Lesley Bruton, an independent district councillor for Tenbury, said: “Businesses can’t afford to continue. They can’t afford to replace the stock, and while we haven’t got defences, businesses won’t want to come to the town. And residents are finding they can’t sell their homes.”
“And climate change is having a significant impact on the rainfall. When it does rain now, it is more intense and heavier. The ground is absolutely saturated.”
The battle for flood defences for the town has been continuing for decades, but would be “the most complicated the EA has ever dealt with”, said Bruton.
It would entail building a wall and series of floodgates around almost the entire town centre, in a costly and complex scheme predicted to cost about £30m – having risen from £7m a decade ago. Half of the funding has already been secured and the government is being called on to make up the rest.
“The prices have kept going up, and the final design is so complicated it has 20 different floodgates. Some of the walls are in very sensitive areas, so they’d have to be done in historic bricks and Historic England has had to be involved,” said Harriett Baldwin, the Conservative MP for West Worcestershire.
“But the modelling suggests that with climate change, flooding will be even more frequent and unpredictable, because you don’t know where the flash flooding is going to happen.
“So we will just keep pushing until we’ve got the money. The longer they wait, the more expensive it’s going to be.”
The government said it would invest £2.4bn before March 2026 to improve flood resilience across the country, but there has been no confirmation that this would include fully funding the Tenbury flood defence scheme.
Throup said one of the hold-ups has been that the cost of the flood defences is greater than what would be saved by minimising flood damage. “It’s not materialised because it’s not economic,” he said. “But it needs to happen soon.”
“We’re only a small town, I don’t know if we can take much more of it, to be honest,” said Tracy O’Mahoney, who lives in Tenbury and works in a bathroom shop.
Five days after the flood, the shopfront is still lined with sandbags and flood defence boards, and customers are directed to go around the back.
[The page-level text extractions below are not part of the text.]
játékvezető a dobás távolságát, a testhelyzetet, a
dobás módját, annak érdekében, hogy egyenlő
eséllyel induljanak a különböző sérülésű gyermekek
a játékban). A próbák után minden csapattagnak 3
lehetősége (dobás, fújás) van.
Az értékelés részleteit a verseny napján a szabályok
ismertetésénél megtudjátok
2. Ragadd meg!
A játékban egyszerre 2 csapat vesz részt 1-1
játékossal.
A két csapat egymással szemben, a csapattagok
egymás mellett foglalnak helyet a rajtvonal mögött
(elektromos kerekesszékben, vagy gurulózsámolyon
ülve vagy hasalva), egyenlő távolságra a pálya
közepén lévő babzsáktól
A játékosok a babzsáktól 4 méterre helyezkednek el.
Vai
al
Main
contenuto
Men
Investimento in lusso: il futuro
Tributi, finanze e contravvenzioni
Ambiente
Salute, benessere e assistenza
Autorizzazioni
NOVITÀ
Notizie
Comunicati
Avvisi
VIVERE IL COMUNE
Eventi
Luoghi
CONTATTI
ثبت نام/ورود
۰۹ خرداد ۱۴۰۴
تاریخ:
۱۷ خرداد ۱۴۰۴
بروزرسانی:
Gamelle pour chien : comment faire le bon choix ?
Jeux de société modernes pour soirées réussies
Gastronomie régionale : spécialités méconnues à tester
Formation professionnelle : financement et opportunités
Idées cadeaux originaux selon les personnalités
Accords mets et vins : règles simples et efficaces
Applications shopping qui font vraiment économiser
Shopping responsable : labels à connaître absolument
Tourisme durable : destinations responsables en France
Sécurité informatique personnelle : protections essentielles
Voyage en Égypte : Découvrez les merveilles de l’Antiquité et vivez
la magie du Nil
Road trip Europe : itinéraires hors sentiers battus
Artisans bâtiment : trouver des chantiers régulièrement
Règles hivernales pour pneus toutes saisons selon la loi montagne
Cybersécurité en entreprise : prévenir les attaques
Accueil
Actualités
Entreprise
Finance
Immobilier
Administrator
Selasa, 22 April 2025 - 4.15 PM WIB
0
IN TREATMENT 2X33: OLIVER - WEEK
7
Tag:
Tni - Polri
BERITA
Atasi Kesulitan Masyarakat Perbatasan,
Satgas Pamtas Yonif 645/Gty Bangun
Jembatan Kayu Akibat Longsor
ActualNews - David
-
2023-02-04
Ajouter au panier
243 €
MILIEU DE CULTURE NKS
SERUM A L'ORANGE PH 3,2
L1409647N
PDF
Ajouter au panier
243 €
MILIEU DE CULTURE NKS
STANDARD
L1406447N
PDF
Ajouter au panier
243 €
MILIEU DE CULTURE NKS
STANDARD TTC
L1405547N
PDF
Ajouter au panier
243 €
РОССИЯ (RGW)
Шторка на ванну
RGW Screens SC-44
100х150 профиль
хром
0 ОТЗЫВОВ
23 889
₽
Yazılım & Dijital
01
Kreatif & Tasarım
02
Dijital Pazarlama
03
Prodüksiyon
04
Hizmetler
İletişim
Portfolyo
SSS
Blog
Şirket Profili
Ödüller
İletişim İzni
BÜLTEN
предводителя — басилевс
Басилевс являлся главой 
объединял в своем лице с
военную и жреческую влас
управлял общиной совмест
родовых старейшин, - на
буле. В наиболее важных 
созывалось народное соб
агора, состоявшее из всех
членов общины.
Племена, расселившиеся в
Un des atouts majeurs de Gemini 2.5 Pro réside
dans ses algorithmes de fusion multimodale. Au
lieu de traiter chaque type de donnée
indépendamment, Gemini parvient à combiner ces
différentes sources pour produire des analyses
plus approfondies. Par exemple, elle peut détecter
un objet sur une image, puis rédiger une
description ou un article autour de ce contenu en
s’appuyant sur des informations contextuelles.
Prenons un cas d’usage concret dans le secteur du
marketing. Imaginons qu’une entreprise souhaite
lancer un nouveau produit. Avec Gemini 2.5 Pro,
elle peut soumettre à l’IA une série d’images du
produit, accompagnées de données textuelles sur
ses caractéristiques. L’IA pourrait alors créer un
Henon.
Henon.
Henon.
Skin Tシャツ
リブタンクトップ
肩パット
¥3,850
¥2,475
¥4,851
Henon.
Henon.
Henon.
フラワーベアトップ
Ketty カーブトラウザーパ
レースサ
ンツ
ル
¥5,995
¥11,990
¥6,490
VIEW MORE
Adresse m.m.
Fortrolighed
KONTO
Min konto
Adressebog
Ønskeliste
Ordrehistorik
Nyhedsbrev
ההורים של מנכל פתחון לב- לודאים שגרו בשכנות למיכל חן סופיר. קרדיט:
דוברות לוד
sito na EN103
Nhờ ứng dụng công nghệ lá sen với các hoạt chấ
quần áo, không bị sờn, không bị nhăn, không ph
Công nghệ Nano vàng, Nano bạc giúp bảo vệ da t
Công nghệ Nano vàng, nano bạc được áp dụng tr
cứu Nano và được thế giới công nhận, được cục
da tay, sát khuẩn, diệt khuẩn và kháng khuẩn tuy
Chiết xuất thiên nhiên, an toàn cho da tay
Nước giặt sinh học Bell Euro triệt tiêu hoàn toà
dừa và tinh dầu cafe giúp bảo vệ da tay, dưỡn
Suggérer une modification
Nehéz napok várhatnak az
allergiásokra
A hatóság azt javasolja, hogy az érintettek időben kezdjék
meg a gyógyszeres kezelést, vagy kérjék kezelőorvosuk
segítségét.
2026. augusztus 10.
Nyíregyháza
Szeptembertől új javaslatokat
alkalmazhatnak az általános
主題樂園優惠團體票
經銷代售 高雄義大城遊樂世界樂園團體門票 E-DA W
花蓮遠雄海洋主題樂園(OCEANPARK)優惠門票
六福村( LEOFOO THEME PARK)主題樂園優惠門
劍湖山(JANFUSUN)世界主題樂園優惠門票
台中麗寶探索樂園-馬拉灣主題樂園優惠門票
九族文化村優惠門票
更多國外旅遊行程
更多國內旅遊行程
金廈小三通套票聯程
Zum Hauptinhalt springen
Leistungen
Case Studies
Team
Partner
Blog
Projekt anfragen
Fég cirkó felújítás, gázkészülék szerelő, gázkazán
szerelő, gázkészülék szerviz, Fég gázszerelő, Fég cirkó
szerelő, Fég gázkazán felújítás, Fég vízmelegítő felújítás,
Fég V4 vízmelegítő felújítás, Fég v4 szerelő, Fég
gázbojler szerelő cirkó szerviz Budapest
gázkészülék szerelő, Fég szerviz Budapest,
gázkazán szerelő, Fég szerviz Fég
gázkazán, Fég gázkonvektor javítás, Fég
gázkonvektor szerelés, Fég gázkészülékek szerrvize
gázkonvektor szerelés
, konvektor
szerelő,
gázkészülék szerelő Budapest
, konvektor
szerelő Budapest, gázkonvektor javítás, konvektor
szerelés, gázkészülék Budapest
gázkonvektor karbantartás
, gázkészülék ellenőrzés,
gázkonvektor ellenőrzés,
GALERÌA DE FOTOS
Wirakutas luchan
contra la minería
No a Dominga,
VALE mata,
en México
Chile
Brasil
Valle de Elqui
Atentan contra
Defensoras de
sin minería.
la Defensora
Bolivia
“We’re too frightened to take anything down, in case we have heavy rain all next week, and this time we don’t even have that wall,” O’Mahoney said.
“It will kill the town if it keeps coming up, because people won’t want their business here, and those that already have their business here are, quite frankly, weary of it. We need help really quickly – it’s like we’re marooned on an island, and everyone has forgotten about us.”